AL: Lawmakers exchange arguments over candidate disqualification from elections

Yesterday’s plenary session of the Legislative Assembly (AL) was marked by strong ideological clashes and an exchange of arguments between pro-democracy and pro-establishment lawmakers about the disqualification of a number of candidates from the September AL elections.
On the side of the democrats, lawmakers Ng Kuok Cheong and Au Kam San criticized the decision of the Legislative Assembly Electoral Affairs Commission (CAEAL).
Ng argued that calling for universal suffrage in the election of the Chief Executive (CE) is not an illegal act.
Noting the CAEAL decision that disqualified him from running in the elections, he said that he was accused of “having illegally promoted universal suffrage for the election of the CE, which is ridiculous.”
“I have to reiterate here that universal suffrage — which I defend inside and outside this chamber — is fully in accordance with constitutional procedures. [I defend it] in the sense that [I am] requesting the CE to present, as soon as possible and with the agreement of the central government, the respective bill to the AL to be approved by a majority of two-thirds and create a regime in which the CE is chosen by the votes of the residents.”
Continuing to express his ideas, Ng noted that in 2012 the deputy chairman of the Standing Committee of the National People’s Congress, Qiao Xiaoyang, did not rule out the possibility of having universal suffrage for the election of the Macau SAR Chief Executive.
“Thus, there is in no illegality regarding the call for this universal suffrage,” Ng remarked, urging the CE to press the government to “correct their political mistakes.”
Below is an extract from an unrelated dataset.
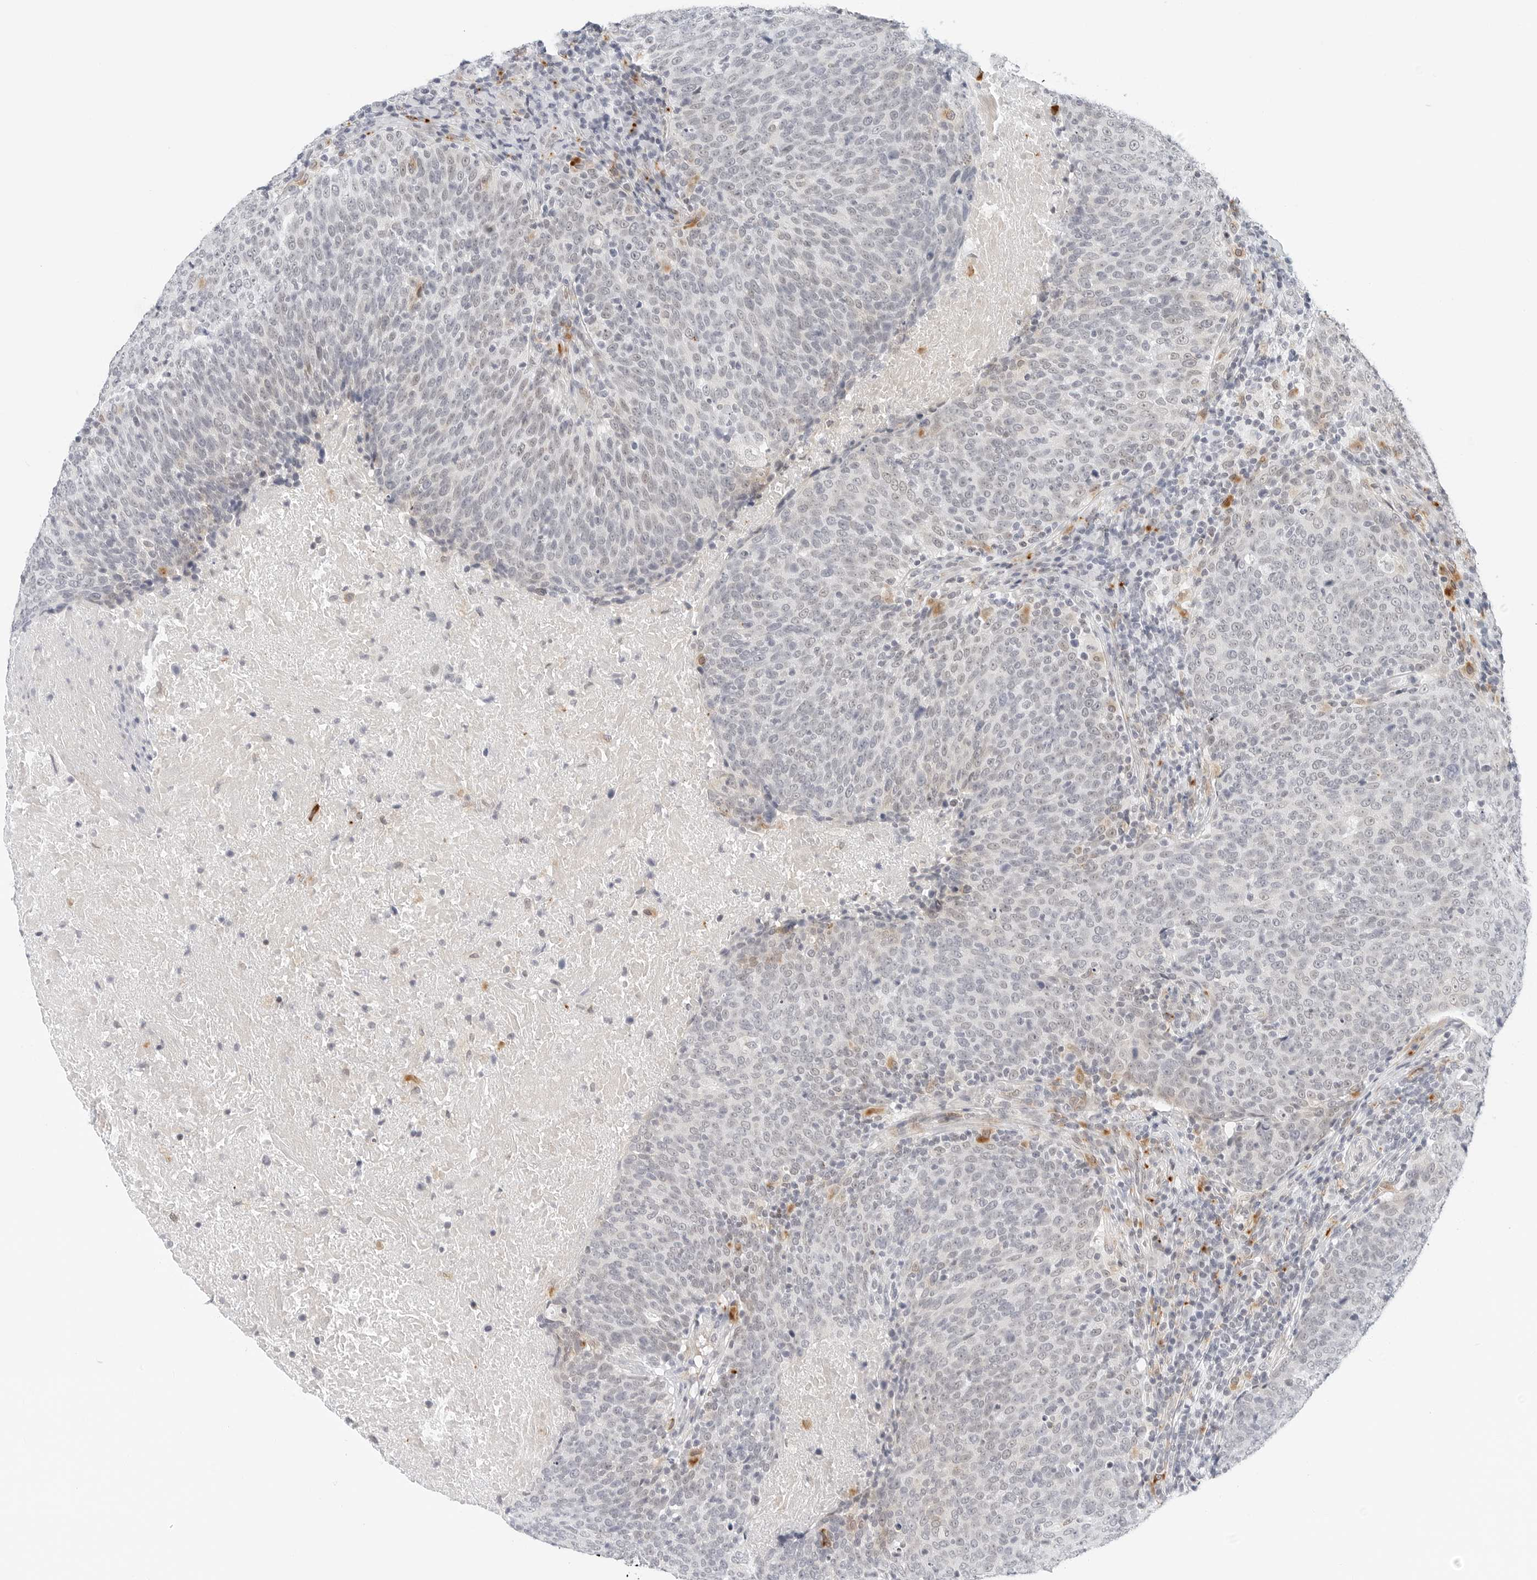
{"staining": {"intensity": "negative", "quantity": "none", "location": "none"}, "tissue": "head and neck cancer", "cell_type": "Tumor cells", "image_type": "cancer", "snomed": [{"axis": "morphology", "description": "Squamous cell carcinoma, NOS"}, {"axis": "morphology", "description": "Squamous cell carcinoma, metastatic, NOS"}, {"axis": "topography", "description": "Lymph node"}, {"axis": "topography", "description": "Head-Neck"}], "caption": "A micrograph of human head and neck cancer is negative for staining in tumor cells.", "gene": "TSEN2", "patient": {"sex": "male", "age": 62}}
In his turn, Au openly criticized the CAEAL, accusing it of abusing its powers and destroying the electoral regime.
“In the current international situation, China is under pressure from the international community due to the situation in […] Hong Kong. Suddenly, CAEAL disqualified the candidates who were not part of the pro-establishment wing, a more than notorious breach of the electoral regime. Therefore, it destroyed, on its own initiative, the principle of ‘One country, two systems’,” Au said. He added: “From the perspective of the international community, this will be seen as the central government [intending to now come] to ‘fix’ the ‘One country, two systems’ principle in Macau, after having done the same in Hong Kong.”
For Au, the unjustified attitude of CAEAL will end up raising small issues for Macau and at the international level.
Again accusing the CAEAL members of abusing their power, Au urged them to reverse and “return to normalcy” so they do not “create [unnecessary] chaos for the country.”
On the pro-establishment side many lawmakers also brought up the topic, expressing support for the decision of the CAEAL and accusing the disqualified candidates — namely those that are incumbent lawmakers — of attempting to clean up their record on activities that pro-establishment lawmakers consider disloyal towards Macau and the Basic Law.
Chan Hong, Ma Chi Seng, Chan Wa Keong, Iau Teng Pio, Fong Ka Chio, Pang Chun, Chan Chak Mo, and Chui Sai Peng were all signatories of spoken inquiries that expressed support of the disqualification of candidates to the elections.
The pro-establishment legislators expressed the idea that it is indisputable that CAEAL fulfills its functions following the law, and that their decision “represents the fulfillment, by the Macau SAR, of its constitutional duties and the implementation of the fundamental principle ‘Macau governed by patriots.’” They added that CAEAL acted “strictly following the law, with sufficient legal and factual grounds.”
Ma elaborated, saying that “the seven criteria on the defense, or not, of the Basic Law of Macau and loyalty to the Macau SAR, drawn up by CAEAL, are only for assessing the eligibility of all candidates. Since its establishment, the Macau SAR government has respected the various fundamental rights and freedoms of expression enjoyed by citizens under the law. The decision of the CAEAL is in no way a restriction on freedom of expression, nor does it affect Macau residents’ right to information about and oversight of the Macau government’s actions.”
Lawmaker Iau, who was appointed by the CE, went even further, saying “we all know that the qualification of some people for the elections was canceled because they practiced acts that are prohibited. Unfortunately, these people are trying very hard to avoid the issue. They started talking about what they did for the citizens, about their oversight of the government, freedom of expression, etc. This is simply diverting the public’s attention and exhausting the good faith of Macau citizens,” he said. He went to say, “These people have to provide clarity to society. They cannot continue to create confusion for our eyes and ears and divert the focus of attention.”
Further insight was provided by lawmaker Chan Chak Mo, who described and enumerated several activities organized and participated in by the disqualified candidates that, in his opinion, justify the CAEAL actions.
“Some people always say they are the biggest supporters of the ‘One country, two systems’ policy, but they publicly organize June 4 meetings, broadcasting false and misleading messages, and deliberately distort the Central government’s conclusive decision about the incident. Moreover, they undermine and attack, without the slightest concern, the leadership of the Chinese Communist Party, and shout for the end of a one-party system, which seriously tramples the limits of the ‘One country, two systems’ policy,” Chan concluded.